QUÉBEC’S COMMISSION ON END-OF-LIFE CARE ISSUES ITS SECOND ANNUAL REPORT

  • Quebec’s Commission on End-of-Life Care released a report describing the euthanasia deaths that took place in the province from December 2015 to June 2017.
  • Last year at this time, (16/11/4) we reviewed the December 2015-June 2016 report provided by the Commission. One important thing to note from that time period is that two people were killed without being “at the end of life.” In any other circumstance, this violation of the law’s safeguards would be considered murder.
  • Most of the current report focuses on the twelve-month period from June 2016 to June 2017. During that time, a total of 634 applications were reviewed. 618 of these deaths took place in institutions, and another 20 occurred in a doctor’s office or at home.
  • 237 of the forms documenting the 634 deaths – 37% – didn’t contain enough information for the Commission to do a preliminary evaluation.  Even after asking for clarifications, the Commission lacked sufficient data to decide whether 19 out of the 634 deaths – 3% – complied with the law. In 12 cases, additional information given was insufficient. In four cases, the Commission did not receive the additional information they requested, and in three cases, the doctor refused to provide the requested information.
  • In fact, 8% of euthanasia deaths did not comply with the law. By way of comparison, the number of deaths per passenger-mile on commercial airlines in the United States between 2000 and 2010 was about 0.2 deaths per 10 billion passenger-miles.  What other industry that values public safety would accept so many violations and such a high level of risk?
  • The most common problem with the 31 non-compliant deaths (5%) was a lack of independence between the two doctors approving the euthanasia requests; this was observed 20 times. Québec has “solved” this problem by eliminating the requirement that the doctors be independent!
  • In seven cases, the doctor didn’t confirm that the person was informed, was making a free choice to die, experienced persistent suffering, and had a consistent wish to die. In another case, the person did not have a “serious and incurable illness.”

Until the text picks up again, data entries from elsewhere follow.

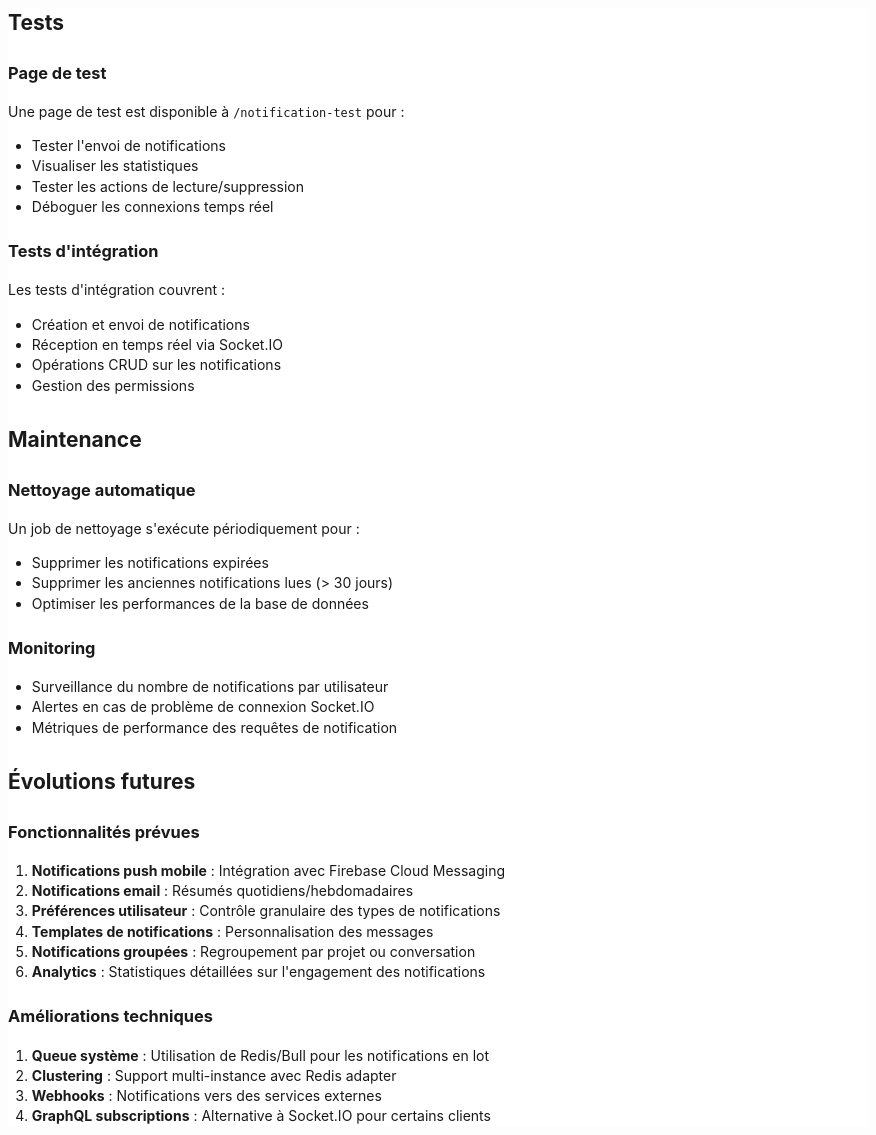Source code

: ## Tests

### Page de test
Une page de test est disponible à `/notification-test` pour :
- Tester l'envoi de notifications
- Visualiser les statistiques
- Tester les actions de lecture/suppression
- Déboguer les connexions temps réel

### Tests d'intégration
Les tests d'intégration couvrent :
- Création et envoi de notifications
- Réception en temps réel via Socket.IO
- Opérations CRUD sur les notifications
- Gestion des permissions

## Maintenance

### Nettoyage automatique
Un job de nettoyage s'exécute périodiquement pour :
- Supprimer les notifications expirées
- Supprimer les anciennes notifications lues (> 30 jours)
- Optimiser les performances de la base de données

### Monitoring
- Surveillance du nombre de notifications par utilisateur
- Alertes en cas de problème de connexion Socket.IO
- Métriques de performance des requêtes de notification

## Évolutions futures

### Fonctionnalités prévues
1. **Notifications push mobile** : Intégration avec Firebase Cloud Messaging
2. **Notifications email** : Résumés quotidiens/hebdomadaires
3. **Préférences utilisateur** : Contrôle granulaire des types de notifications
4. **Templates de notifications** : Personnalisation des messages
5. **Notifications groupées** : Regroupement par projet ou conversation
6. **Analytics** : Statistiques détaillées sur l'engagement des notifications

### Améliorations techniques
1. **Queue système** : Utilisation de Redis/Bull pour les notifications en lot
2. **Clustering** : Support multi-instance avec Redis adapter
3. **Webhooks** : Notifications vers des services externes
4. **GraphQL subscriptions** : Alternative à Socket.IO pour certains clients
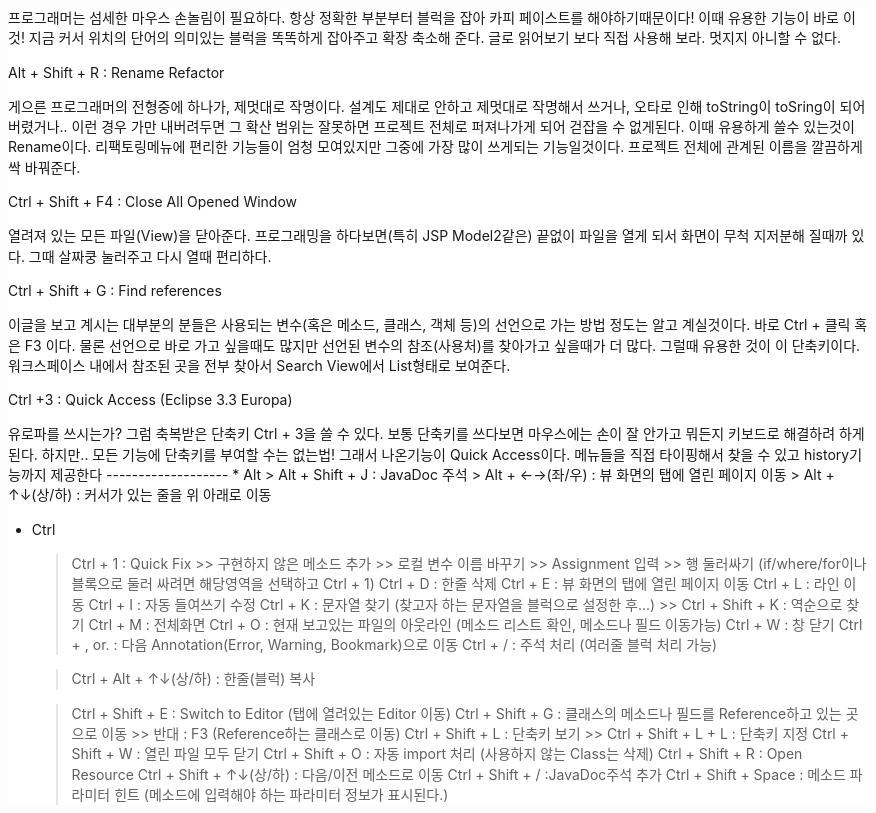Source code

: 프로그래머는 섬세한 마우스 손놀림이 필요하다. 항상 정확한 부분부터 블럭을 잡아 카피 페이스트를 해야하기때문이다! 이때 유용한 기능이 바로 이것! 지금 커서 위치의 단어의 의미있는 블럭을 똑똑하게 잡아주고 확장 축소해 준다. 글로 읽어보기 보다 직접 사용해 보라. 멋지지 아니할 수 없다. 



Alt + Shift + R  : Rename Refactor

게으른 프로그래머의 전형중에 하나가, 제멋대로 작명이다. 설계도 제대로 안하고 제멋대로 작명해서 쓰거나, 오타로 인해 toString이 toSring이 되어버렸거나.. 이런 경우 가만 내버려두면 그 확산 범위는 잘못하면 프로젝트 전체로 퍼져나가게 되어 걷잡을 수 없게된다. 이때 유용하게 쓸수 있는것이 Rename이다. 리팩토링메뉴에 편리한 기능들이 엄청 모여있지만 그중에 가장 많이 쓰게되는 기능일것이다. 프로젝트 전체에 관계된 이름을 깔끔하게 싹 바꿔준다.



Ctrl + Shift + F4 : Close All Opened Window

열려져 있는 모든 파일(View)을 닫아준다. 프로그래밍을 하다보면(특히 JSP Model2같은) 끝없이 파일을 열게 되서 화면이 무척 지저분해 질때까 있다. 그때 살짜쿵 눌러주고 다시 열때 편리하다.



Ctrl + Shift + G : Find references

이글을 보고 계시는 대부분의 분들은 사용되는 변수(혹은 메소드, 클래스, 객체 등)의 선언으로 가는 방법 정도는 알고 계실것이다. 바로 Ctrl + 클릭 혹은 F3 이다. 물론 선언으로 바로 가고 싶을때도 많지만 선언된 변수의 참조(사용처)를 찾아가고 싶을때가 더 많다. 그럴때 유용한 것이 이 단축키이다. 워크스페이스 내에서 참조된 곳을 전부 찾아서 Search View에서 List형태로 보여준다.



Ctrl +3 : Quick Access (Eclipse 3.3 Europa)

유로파를 쓰시는가? 그럼 축복받은 단축키 Ctrl + 3을 쓸 수 있다. 보통 단축키를 쓰다보면 마우스에는 손이 잘 안가고 뭐든지 키보드로 해결하려 하게 된다. 하지만.. 모든 기능에 단축키를 부여할 수는 없는법! 그래서 나온기능이 Quick Access이다. 메뉴들을 직접 타이핑해서 찾을 수 있고 history기능까지 제공한다
------------------- * Alt
    > Alt + Shift + J : JavaDoc 주석
    > Alt + ←→(좌/우) : 뷰 화면의 탭에 열린 페이지 이동
    > Alt + ↑↓(상/하) : 커서가 있는 줄을 위 아래로 이동

* Ctrl
    > Ctrl + 1 : Quick Fix
        >> 구현하지 않은 메소드 추가
        >> 로컬 변수 이름 바꾸기
        >> Assignment 입력
        >> 행 둘러싸기 (if/where/for이나 블록으로 둘러 싸려면 해당영역을 선택하고 Ctrl + 1)
    > Ctrl + D : 한줄 삭제
    > Ctrl + E : 뷰 화면의 탭에 열린 페이지 이동
    > Ctrl + L : 라인 이동
    > Ctrl + I : 자동 들여쓰기 수정
    > Ctrl + K : 문자열 찾기 (찾고자 하는 문자열을 블럭으로 설정한 후...)
        >> Ctrl + Shift + K : 역순으로 찾기
    > Ctrl + M : 전체화면
    > Ctrl + O : 현재 보고있는 파일의 아웃라인 (메소드 리스트 확인, 메소드나 필드 이동가능)
    > Ctrl + W : 창 닫기
    > Ctrl + , or. : 다음 Annotation(Error, Warning, Bookmark)으로 이동
    > Ctrl + / : 주석 처리 (여러줄 블럭 처리 가능)

    > Ctrl + Alt + ↑↓(상/하) : 한줄(블럭) 복사

    > Ctrl + Shift + E : Switch to Editor (탭에 열려있는 Editor 이동)
    > Ctrl + Shift + G : 클래스의 메소드나 필드를 Reference하고 있는 곳으로 이동
        >> 반대 : F3 (Reference하는 클래스로 이동)
    > Ctrl + Shift + L : 단축키 보기
        >> Ctrl + Shift + L + L : 단축키 지정
    > Ctrl + Shift + W : 열린 파일 모두 닫기
    > Ctrl + Shift + O : 자동 import 처리 (사용하지 않는 Class는 삭제)
    > Ctrl + Shift + R : Open Resource
    > Ctrl + Shift + ↑↓(상/하) : 다음/이전 메소드로 이동
    > Ctrl + Shift + / :JavaDoc주석 추가
    > Ctrl + Shift + Space : 메소드 파라미터 힌트 (메소드에 입력해야 하는 파라미터 정보가 표시된다.)
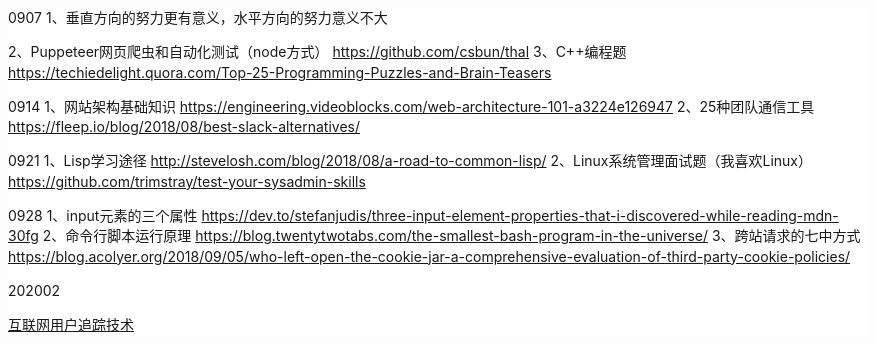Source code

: 
0907
1、垂直方向的努力更有意义，水平方向的努力意义不大

2、Puppeteer网页爬虫和自动化测试（node方式）
https://github.com/csbun/thal
3、C++编程题
https://techiedelight.quora.com/Top-25-Programming-Puzzles-and-Brain-Teasers

0914
1、网站架构基础知识
https://engineering.videoblocks.com/web-architecture-101-a3224e126947
2、25种团队通信工具
https://fleep.io/blog/2018/08/best-slack-alternatives/

0921
1、Lisp学习途径
http://stevelosh.com/blog/2018/08/a-road-to-common-lisp/
2、Linux系统管理面试题（我喜欢Linux）
https://github.com/trimstray/test-your-sysadmin-skills

0928
1、input元素的三个属性
https://dev.to/stefanjudis/three-input-element-properties-that-i-discovered-while-reading-mdn-30fg
2、命令行脚本运行原理
https://blog.twentytwotabs.com/the-smallest-bash-program-in-the-universe/
3、跨站请求的七中方式
https://blog.acolyer.org/2018/09/05/who-left-open-the-cookie-jar-a-comprehensive-evaluation-of-third-party-cookie-policies/



202002

[互联网用户追踪技术](https://www.eff.org/wp/behind-the-one-way-mirror)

  • If the person didn’t have “a serious and incurable illness,” they were not eligible for euthanasia, so killing them is a criminal act.   Without proof that the person made a “free and informed” decision, they are not eligible, and their euthanasia is also a crime.
  • 377 people who requested euthanasia did not receive it:
    • 159 of them were declared ineligible,
    • 107 people died before the approval process was complete.
    • 79 people withdrew their request.
    • 15 applications were still being reviewed when the reporting period ended.
    • Others moved home or between institutions, had a medical condition “requiring another kind of treatment,” or hadn’t yet chosen the date of their death.
  • This report makes it very clear that safeguards do not do what the name suggests. They don’t keep people from dying unnecessarily, especially when the rules aren’t always followed.